New hires are getting salary raises after just weeks on the job as companies give in to cost-of-living-based pay increases, report says

Zac Wang   

New hires are getting salary raises after just weeks on the job as companies give in to cost-of-living-based pay increases, report says
Careers2 min read
  • Companies are offering multiple salary increases per year to stem worker attrition, WSJ reported.
  • Some employers are factoring inflation, which hit a 40-year high in the US in June, into pay rises.

Companies are giving raises to new hires after just weeks on the job and reviewing salaries multiple times a year as bosses come to terms with a soaring level of inflation that is causing a global cost of living crisis, The Wall Street Journal reported.

Asset manager T. Rowe Price last month announced a 4% raise for 85% of its employees starting from July 1, according to the Journal.

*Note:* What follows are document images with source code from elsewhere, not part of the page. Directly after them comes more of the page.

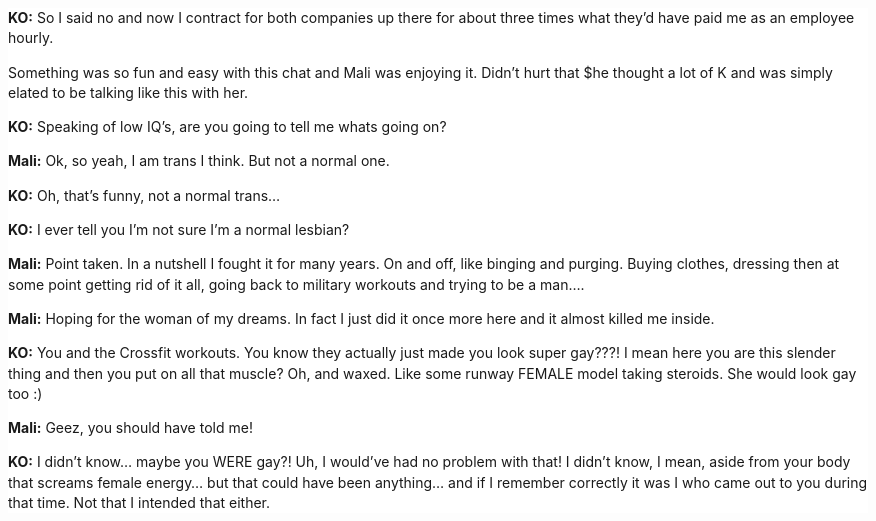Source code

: 



**KO:** So I said no and now I contract for both companies up there for about three times what they’d have paid me as an employee hourly.





Something was so fun and easy with this chat and Mali was enjoying it. Didn’t hurt that $he thought a lot of K and was simply elated to be talking like this with her.





**KO:** Speaking of low IQ’s, are you going to tell me whats going on?





**Mali:** Ok, so yeah, I am trans I think. But not a normal one.





**KO:** Oh, that’s funny, not a normal trans…&nbsp;





**KO:** I ever tell you I’m not sure I’m a normal lesbian?





**Mali:** Point taken. In a nutshell I fought it for many years. On and off, like binging and purging. Buying clothes, dressing then at some point getting rid of it all, going back to military workouts and trying to be a man….&nbsp;





**Mali:** Hoping for the woman of my dreams. In fact I just did it once more here and it almost killed me inside.





**KO:** You and the Crossfit workouts. You know they actually just made you look super gay???! I mean here you are this slender thing and then you put on all that muscle? Oh, and waxed. Like some runway FEMALE model taking steroids. She would look gay too :)





**Mali:** Geez, you should have told me!





**KO:** I didn’t know… maybe you WERE gay?! Uh, I would’ve had no problem with that! I didn’t know, I mean, aside from your body that screams female energy… but that could have been anything… and if I remember correctly it was I who came out to you during that time. Not that I intended that either.

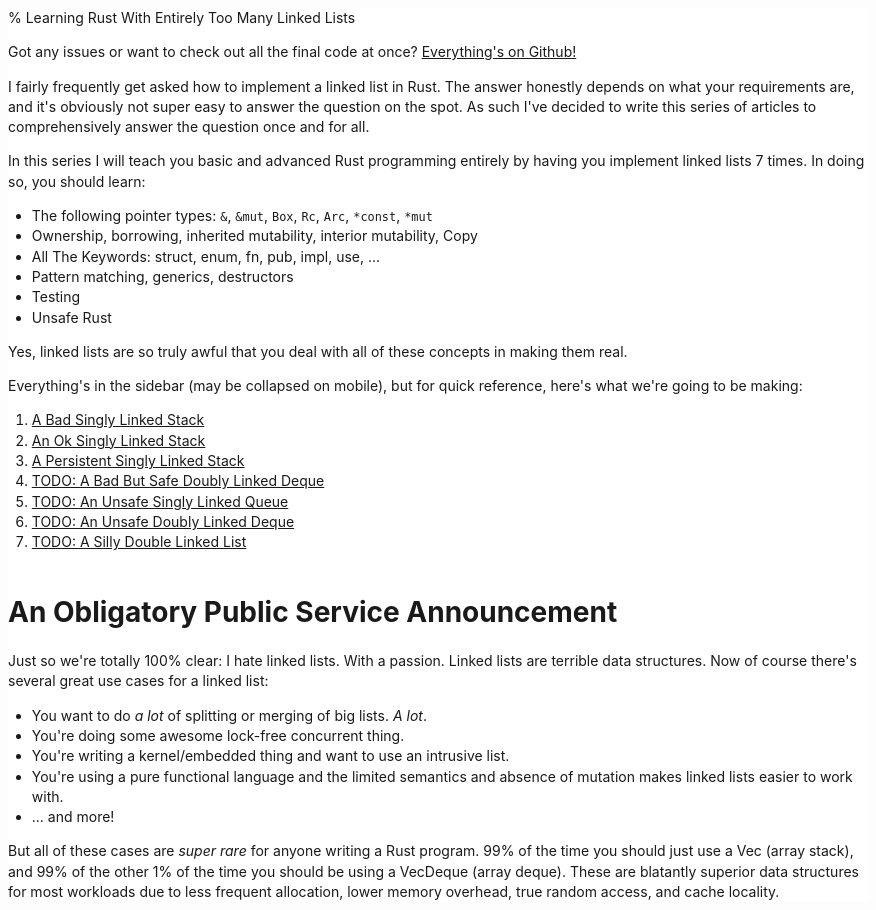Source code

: % Learning Rust With Entirely Too Many Linked Lists

Got any issues or want to check out all the final code at once?
[Everything's on Github!][github]

I fairly frequently get asked how to implement a linked list in Rust. The
answer honestly depends on what your requirements are, and it's obviously not
super easy to answer the question on the spot. As such I've decided to write
this series of articles to comprehensively answer the question once and for all.

In this series I will teach you basic and advanced Rust programming
entirely by having you implement linked lists 7 times. In doing so, you should
learn:

* The following pointer types: `&`, `&mut`, `Box`, `Rc`, `Arc`, `*const`, `*mut`
* Ownership, borrowing, inherited mutability, interior mutability, Copy
* All The Keywords: struct, enum, fn, pub, impl, use, ...
* Pattern matching, generics, destructors
* Testing
* Unsafe Rust

Yes, linked lists are so truly awful that you deal with all of these concepts in
making them real.

Everything's in the sidebar (may be collapsed on mobile), but for quick
reference, here's what we're going to be making:

1) [A Bad Singly Linked Stack](first.md)
2) [An Ok Singly Linked Stack](second.md)
3) [A Persistent Singly Linked Stack](third.md)
4) [TODO: A Bad But Safe Doubly Linked Deque](fourth.md)
5) [TODO: An Unsafe Singly Linked Queue](fifth.md)
6) [TODO: An Unsafe Doubly Linked Deque](sixth.md)
7) [TODO: A Silly Double Linked List](seventh.md)



# An Obligatory Public Service Announcement

Just so we're totally 100% clear: I hate linked lists. With
a passion. Linked lists are terrible data structures. Now of course there's
several great use cases for a linked list:

* You want to do *a lot* of splitting or merging of big lists. *A lot*.
* You're doing some awesome lock-free concurrent thing.
* You're writing a kernel/embedded thing and want to use an intrusive list.
* You're using a pure functional language and the limited semantics and absence
  of mutation makes linked lists easier to work with.
* ... and more!

But all of these cases are *super rare* for anyone writing a Rust program. 99%
of the time you should just use a Vec (array stack), and 99% of the other 1%
of the time you should be using a VecDeque (array deque). These are blatantly
superior data structures for most workloads due to less frequent allocation,
lower memory overhead, true random access, and cache locality.


[rust-std-list]: https://doc.rust-lang.org/std/collections/struct.LinkedList.html
[cpp-std-list]: http://en.cppreference.com/w/cpp/container/list
[github]: https://github.com/Gankro/too-many-lists
[bjarne]: https://www.youtube.com/watch?v=YQs6IC-vgmo
[slices]: https://doc.rust-lang.org/book/slice-patterns.html
[iterators]: https://doc.rust-lang.org/std/iter/trait.Iterator.html
[ghc]: https://wiki.haskell.org/GHC_optimisations#Fusion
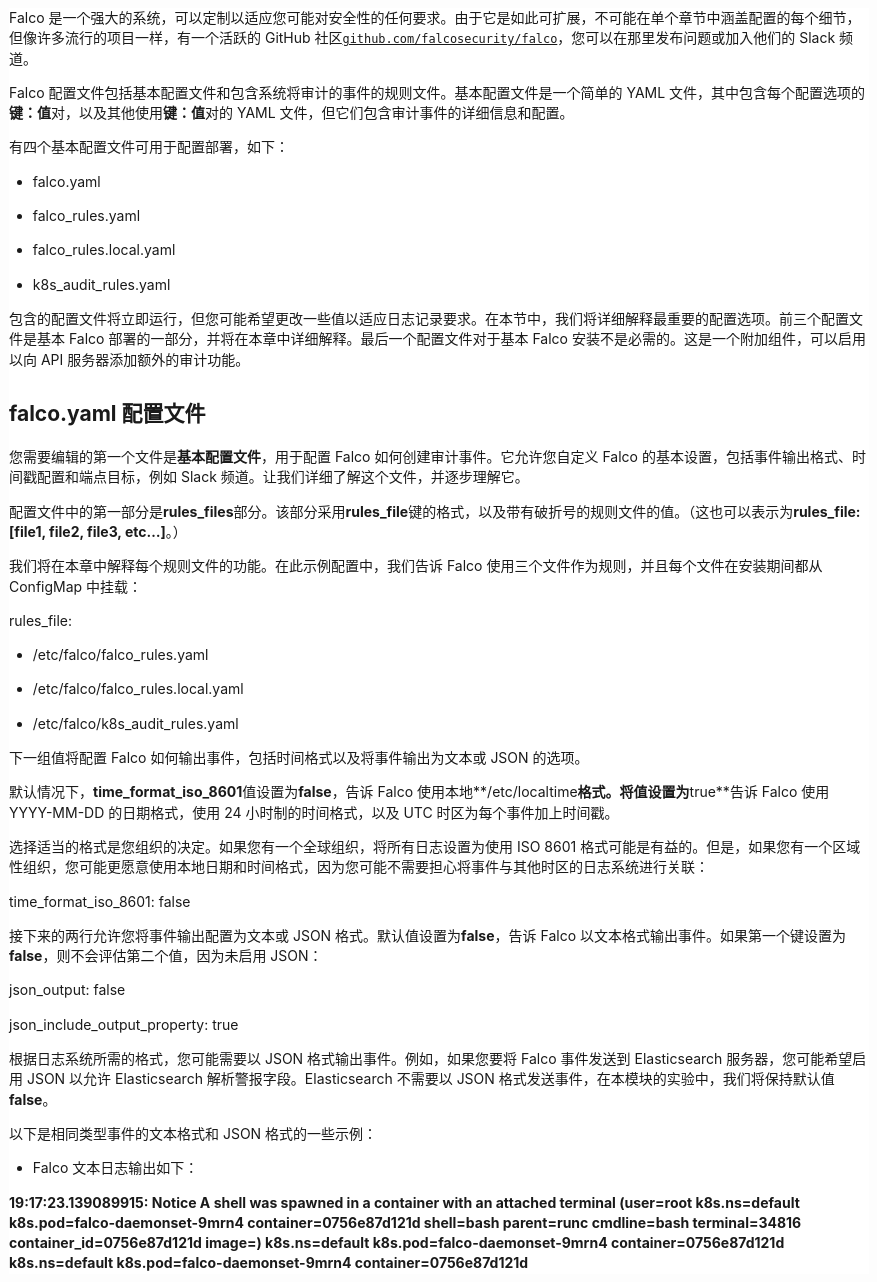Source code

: Falco 是一个强大的系统，可以定制以适应您可能对安全性的任何要求。由于它是如此可扩展，不可能在单个章节中涵盖配置的每个细节，但像许多流行的项目一样，有一个活跃的 GitHub 社区[`github.com/falcosecurity/falco`](https://github.com/falcosecurity/falco)，您可以在那里发布问题或加入他们的 Slack 频道。

Falco 配置文件包括基本配置文件和包含系统将审计的事件的规则文件。基本配置文件是一个简单的 YAML 文件，其中包含每个配置选项的**键：值**对，以及其他使用**键：值**对的 YAML 文件，但它们包含审计事件的详细信息和配置。

有四个基本配置文件可用于配置部署，如下：

+   falco.yaml

+   falco_rules.yaml

+   falco_rules.local.yaml

+   k8s_audit_rules.yaml

包含的配置文件将立即运行，但您可能希望更改一些值以适应日志记录要求。在本节中，我们将详细解释最重要的配置选项。前三个配置文件是基本 Falco 部署的一部分，并将在本章中详细解释。最后一个配置文件对于基本 Falco 安装不是必需的。这是一个附加组件，可以启用以向 API 服务器添加额外的审计功能。

## falco.yaml 配置文件

您需要编辑的第一个文件是**基本配置文件**，用于配置 Falco 如何创建审计事件。它允许您自定义 Falco 的基本设置，包括事件输出格式、时间戳配置和端点目标，例如 Slack 频道。让我们详细了解这个文件，并逐步理解它。

配置文件中的第一部分是**rules_files**部分。该部分采用**rules_file**键的格式，以及带有破折号的规则文件的值。（这也可以表示为**rules_file: [file1, file2, file3, etc…]**。）

我们将在本章中解释每个规则文件的功能。在此示例配置中，我们告诉 Falco 使用三个文件作为规则，并且每个文件在安装期间都从 ConfigMap 中挂载：

rules_file:

- /etc/falco/falco_rules.yaml

- /etc/falco/falco_rules.local.yaml

- /etc/falco/k8s_audit_rules.yaml

下一组值将配置 Falco 如何输出事件，包括时间格式以及将事件输出为文本或 JSON 的选项。

默认情况下，**time_format_iso_8601**值设置为**false**，告诉 Falco 使用本地**/etc/localtime**格式。将值设置为**true**告诉 Falco 使用 YYYY-MM-DD 的日期格式，使用 24 小时制的时间格式，以及 UTC 时区为每个事件加上时间戳。

选择适当的格式是您组织的决定。如果您有一个全球组织，将所有日志设置为使用 ISO 8601 格式可能是有益的。但是，如果您有一个区域性组织，您可能更愿意使用本地日期和时间格式，因为您可能不需要担心将事件与其他时区的日志系统进行关联：

time_format_iso_8601: false

接下来的两行允许您将事件输出配置为文本或 JSON 格式。默认值设置为**false**，告诉 Falco 以文本格式输出事件。如果第一个键设置为**false**，则不会评估第二个值，因为未启用 JSON：

json_output: false

json_include_output_property: true

根据日志系统所需的格式，您可能需要以 JSON 格式输出事件。例如，如果您要将 Falco 事件发送到 Elasticsearch 服务器，您可能希望启用 JSON 以允许 Elasticsearch 解析警报字段。Elasticsearch 不需要以 JSON 格式发送事件，在本模块的实验中，我们将保持默认值**false**。

以下是相同类型事件的文本格式和 JSON 格式的一些示例：

+   Falco 文本日志输出如下：

**19:17:23.139089915: Notice A shell was spawned in a container with an attached terminal (user=root k8s.ns=default k8s.pod=falco-daemonset-9mrn4 container=0756e87d121d shell=bash parent=runc cmdline=bash terminal=34816 container_id=0756e87d121d image=<NA>) k8s.ns=default k8s.pod=falco-daemonset-9mrn4 container=0756e87d121d k8s.ns=default k8s.pod=falco-daemonset-9mrn4 container=0756e87d121d**
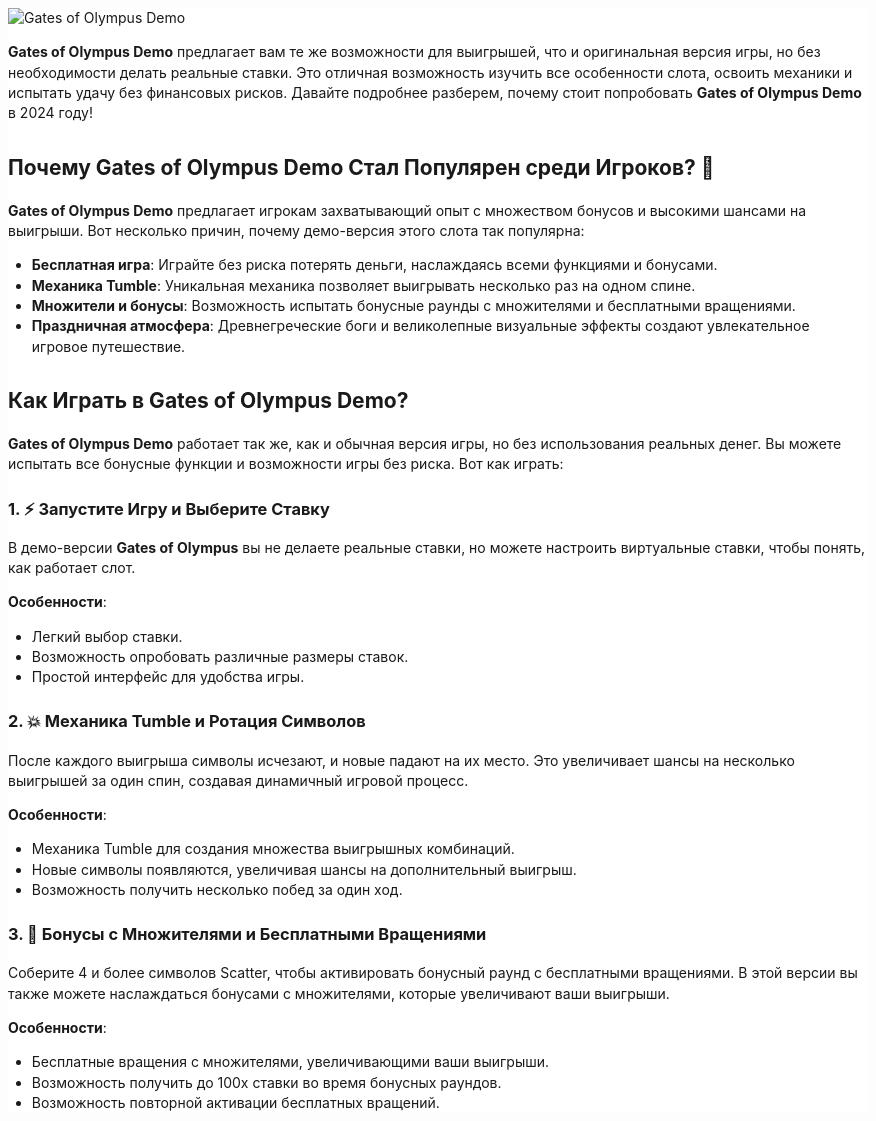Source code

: ![Gates of Olympus Demo](https://i.pinimg.com/originals/76/fc/57/76fc57a7c1d5d9d0fd7fa29316c36f6e.jpg)

**Gates of Olympus Demo** предлагает вам те же возможности для выигрышей, что и оригинальная версия игры, но без необходимости делать реальные ставки. Это отличная возможность изучить все особенности слота, освоить механики и испытать удачу без финансовых рисков. Давайте подробнее разберем, почему стоит попробовать **Gates of Olympus Demo** в 2024 году!

## Почему **Gates of Olympus Demo** Стал Популярен среди Игроков? 🎲

**Gates of Olympus Demo** предлагает игрокам захватывающий опыт с множеством бонусов и высокими шансами на выигрыши. Вот несколько причин, почему демо-версия этого слота так популярна:

- **Бесплатная игра**: Играйте без риска потерять деньги, наслаждаясь всеми функциями и бонусами.
- **Механика Tumble**: Уникальная механика позволяет выигрывать несколько раз на одном спине.
- **Множители и бонусы**: Возможность испытать бонусные раунды с множителями и бесплатными вращениями.
- **Праздничная атмосфера**: Древнегреческие боги и великолепные визуальные эффекты создают увлекательное игровое путешествие.

## **Как Играть в Gates of Olympus Demo?**

**Gates of Olympus Demo** работает так же, как и обычная версия игры, но без использования реальных денег. Вы можете испытать все бонусные функции и возможности игры без риска. Вот как играть:

### 1. ⚡ **Запустите Игру и Выберите Ставку**

В демо-версии **Gates of Olympus** вы не делаете реальные ставки, но можете настроить виртуальные ставки, чтобы понять, как работает слот.

**Особенности**:
- Легкий выбор ставки.
- Возможность опробовать различные размеры ставок.
- Простой интерфейс для удобства игры.

### 2. 💥 **Механика Tumble и Ротация Символов**

После каждого выигрыша символы исчезают, и новые падают на их место. Это увеличивает шансы на несколько выигрышей за один спин, создавая динамичный игровой процесс.

**Особенности**:
- Механика Tumble для создания множества выигрышных комбинаций.
- Новые символы появляются, увеличивая шансы на дополнительный выигрыш.
- Возможность получить несколько побед за один ход.

### 3. 🎁 **Бонусы с Множителями и Бесплатными Вращениями**

Соберите 4 и более символов Scatter, чтобы активировать бонусный раунд с бесплатными вращениями. В этой версии вы также можете наслаждаться бонусами с множителями, которые увеличивают ваши выигрыши.

**Особенности**:
- Бесплатные вращения с множителями, увеличивающими ваши выигрыши.
- Возможность получить до 100x ставки во время бонусных раундов.
- Возможность повторной активации бесплатных вращений.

That raise, which is in addition to the company's year-end salary adjustments, included new hires who had joined the company only a few weeks back, the company's head of human resources told the Journal.

A low unemployment rate has created a competitive labor market that has seen the scales tip in favor of jobseekers. Some workers are finding that now more than ever, switching jobs results in a larger paycheck. In response, companies are looking to stem employee attrition by accounting for inflation in their pay raises.

US employers had accounted for salary increases of 3.9% in 2022, according to a December report from think tank Conference Board. However, US inflation recently reached a 40-year record 8.6% in May. Meanwhile, Pearl Meyer, a compensation consultancy, found that 70% of organizations had implemented larger salary increases this year compared to 2021.

Accounting firm PwC, for example, is spending $2.4 billion in the US to better retain and attract talent, with a 5% pay raise for all employees announced last month. In the UK, where inflation reached 9.1% in May, the firm is increasing salaries by up to 9% and boosting entry-level pay by 10%.

"As a business and an employer we can't ignore market pressures and want to ensure pay at every level is as competitive as possible," Kevin Ellis, chairman and senior partner of PwC UK, said in a statement announcing the raises last month.

Tech companies have also been forced to up their compensation to entice workers to stay, with Microsoft and Amazon both announcing significant pay raises in the past few months. The availability of tools like Glassdoor and Levels.fyi has contributed to more workers demanding higher wages from their employers after realizing they had been underpaid relative to industry averages.

And it's not just office workers who are getting cost-of-living adjusted pay raises. Branch staff and junior employees at two of the UK's biggest banks have received bonuses and pay rises this year after union intervention, for example. Elsewhere, more than three-quarters (76%) of small-business owners surveyed for The Wall Street Journal by business coaching firm Vistage Worldwide last month said they had increased wages to counter labor shortage challenges.